Mr Campbell has given varying and contradictory explanations for his offending. However, the accounts he has provided are rooted in having made a deliberate decision to engage in the commercial methamphetamine trade. None are referable to a background that might be considered to have impaired his choice or could be held to have diminished his moral culpability for such offending. Mr Campbell is not described as having had any previous involvement in methamphetamine either as a user or as a lower-level dealer. Despite his disadvantaged upbringing it is apparent that Mr Campbell had largely overcome those difficulties when he decided to involve himself with methamphetamine.
When Mr Campbell has chosen to, he has been able to distance himself from the influences of alcohol and cannabis despite the prevalence of those substances in his social environment. His involvement with methamphetamine has been limited to viewing it as a commodity and he has proved himself able to exercise his own choices by not involving himself in gangs despite whānau connections. He has proven adept in gaining qualifications and participating in various forms of employment in order to advance his position and maintain his stable family relationships.
When set against Mr Campbell’s personal situation at the time he commenced dealing in methamphetamine and his place in the distribution hierarchy, we, like the sentencing Judge, find it difficult to identify a causal connection with his disadvantaged past and/or the systemic deprivation affecting Māori more generally. It is apparent that his involvement in the supply of methamphetamine was an enterprise upon which he deliberately embarked as a relatively mature person because of the lucrative returns it offered and as a matter of choice.
We do not overlook the likely factors identified by the report writers upon which Mr Forster relied in advancing his argument, but we note that those matters related to Mr Campbell’s “offending patterns” more generally. While they may well be referable to the type of offending that Mr Campbell was convicted of as a younger man, for the reasons we have set out, we do not consider a similar causative link can be made with the present charges of trafficking in methamphetamine.
Apart from his preceding involvement in the supply of cannabis that may have been an entrée into the more lucrative methamphetamine trade, a decade had passed since his prior offending as a young man. Mr Campbell’s present offending does not represent a continuation of that earlier criminal behaviour which could readily be linked to his marginalised upbringing. His drug dealing represents quite distinct behaviour that does not have the same connection.
Mr Campbell did, nevertheless, receive a modest deduction for the personal factors set out in the pre-sentence and s 27 reports.
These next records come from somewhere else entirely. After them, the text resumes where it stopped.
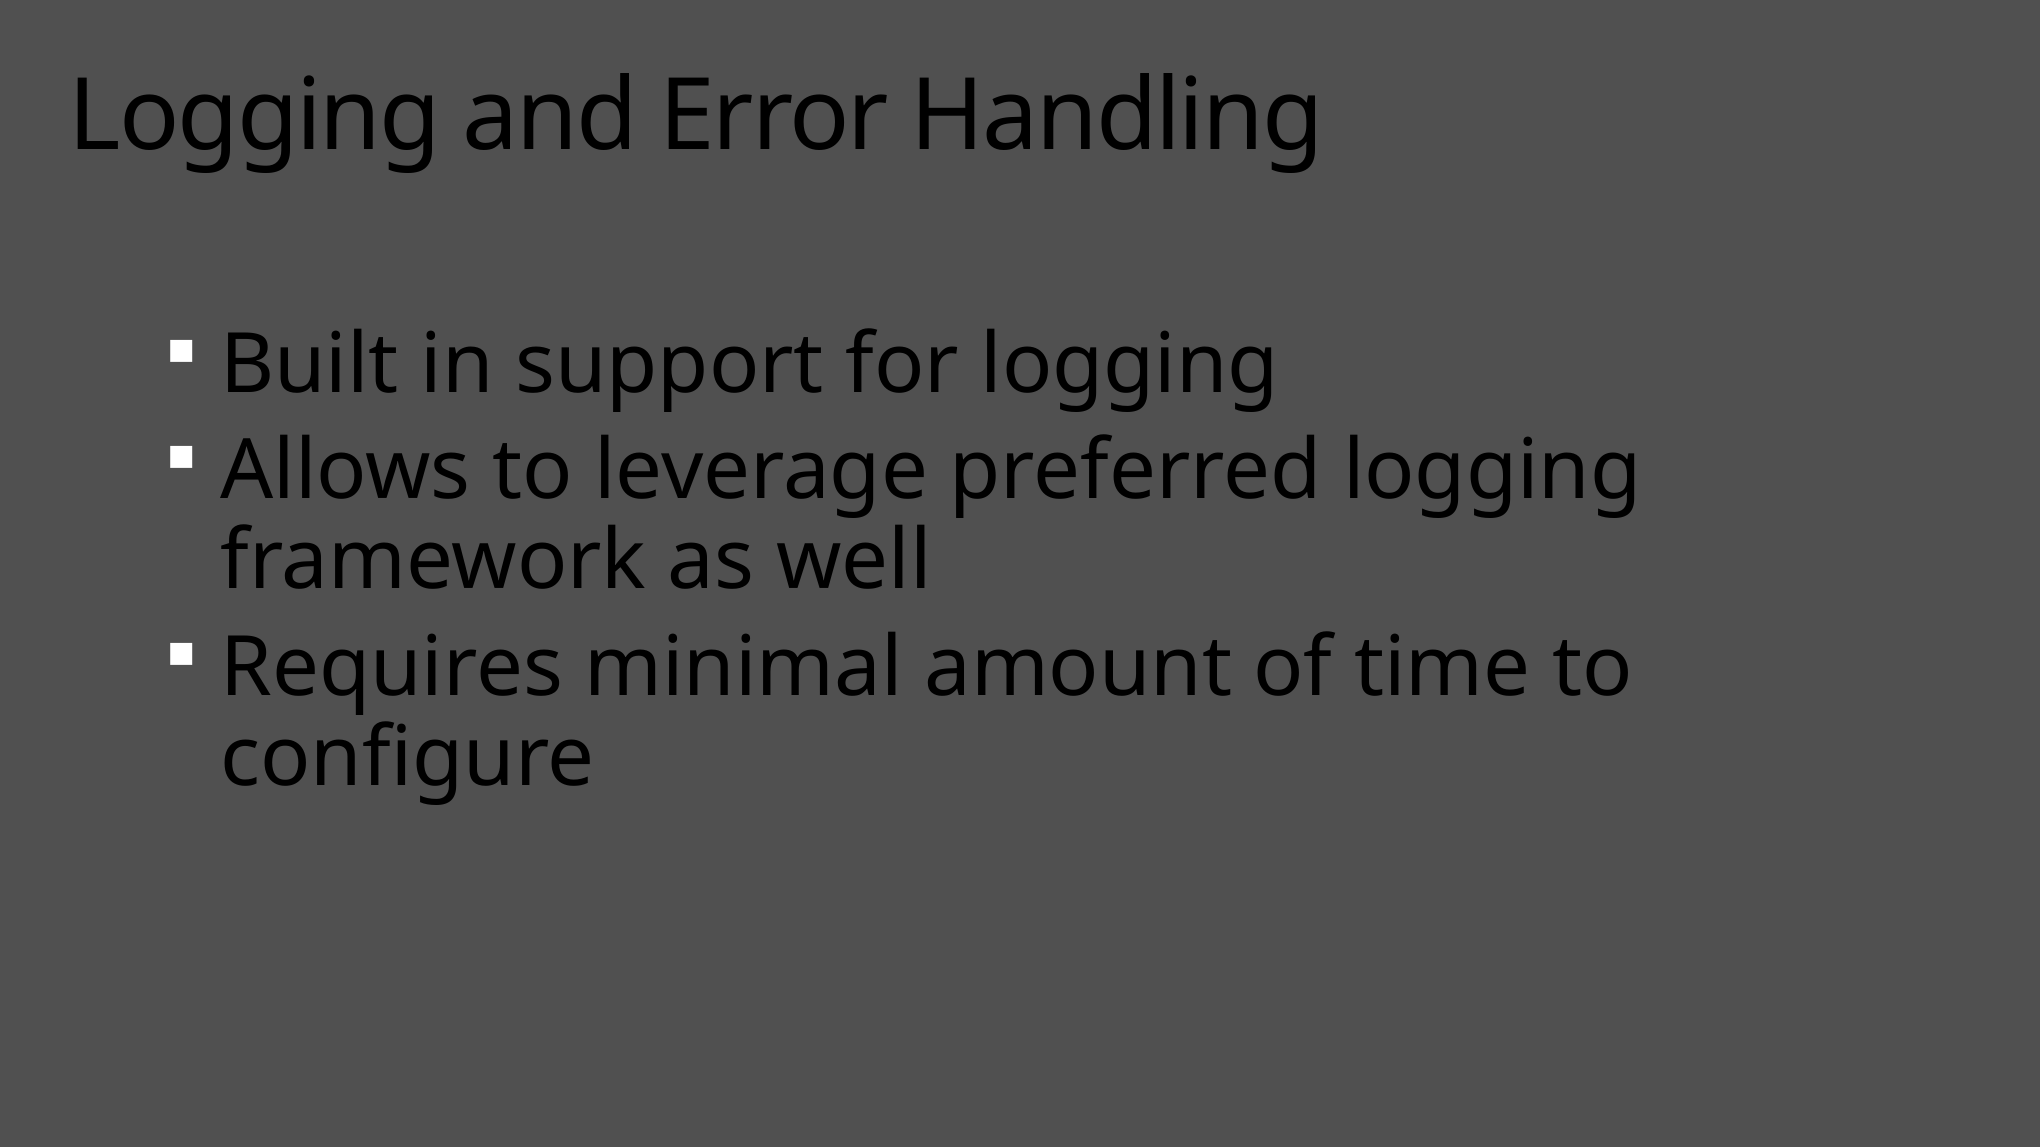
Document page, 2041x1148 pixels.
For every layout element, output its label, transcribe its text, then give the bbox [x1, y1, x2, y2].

title Logging and Error Handling [45, 48, 1996, 199]
list Built in support for logging Allows to leverage preferred logging framework as well Requires minimal amount of time to configure [140, 305, 1900, 1034]
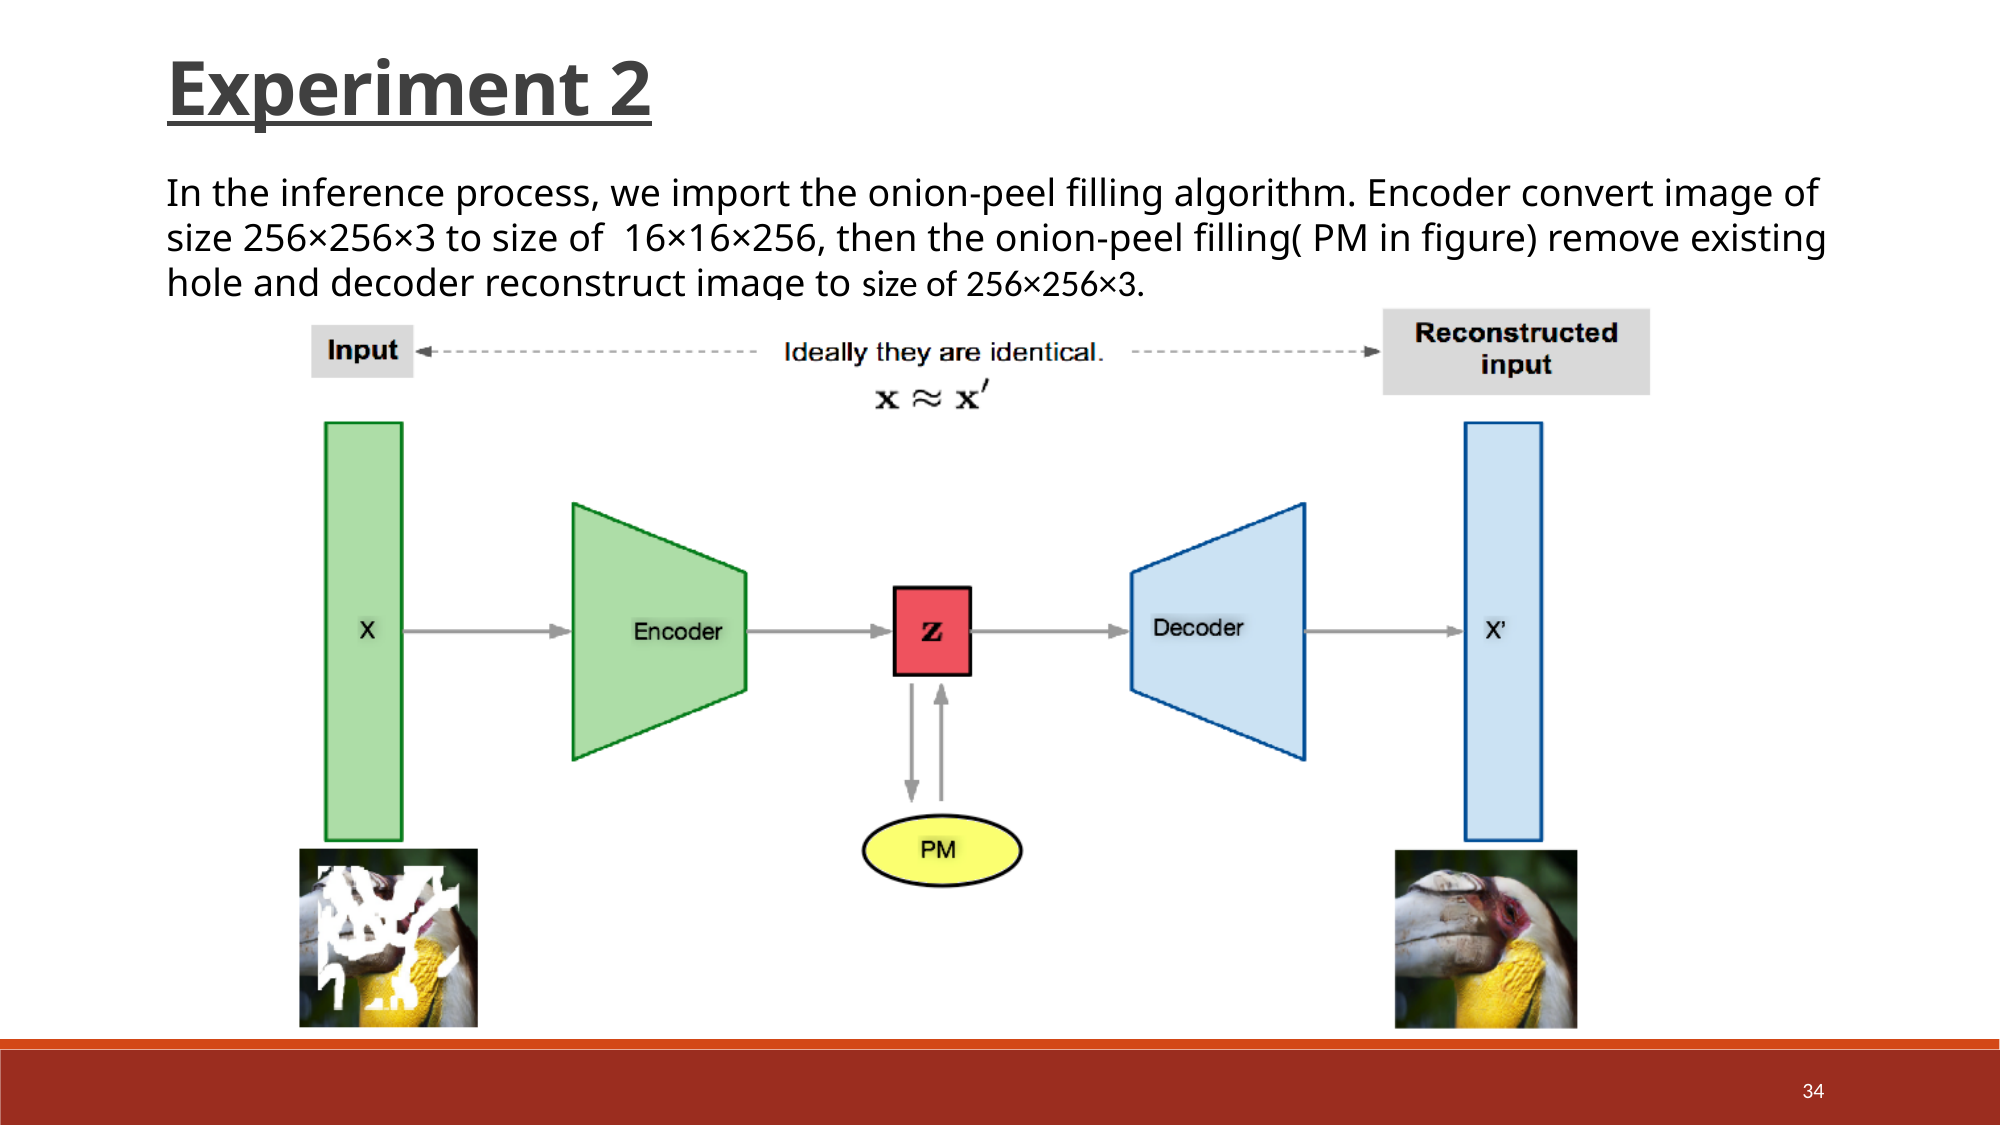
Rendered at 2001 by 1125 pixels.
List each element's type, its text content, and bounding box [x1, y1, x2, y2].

text_box In the inference process, we import the onion-peel filling algorithm. Encoder convert image of size 256×256×3 to size of 16×16×256, then the onion-peel filling( PM in figure) remove existing hole and decoder reconstruct image to size of 256×256×3. [151, 161, 1889, 312]
picture [256, 299, 1671, 1038]
slide_number 34 [1624, 1059, 1840, 1120]
text_box Experiment 2 [151, 36, 1802, 139]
The six-month credit could perhaps have been greater and there may have been some room to afford recognition of the positive aspects of Mr Campbell’s background that point to the prospects of rehabilitation. However, we consider the Judge was entitled to take the approach that he did, and that the end sentence was not manifestly excessive.
Conclusion
The application for an extension of time is granted.
The appeal against sentence is dismissed.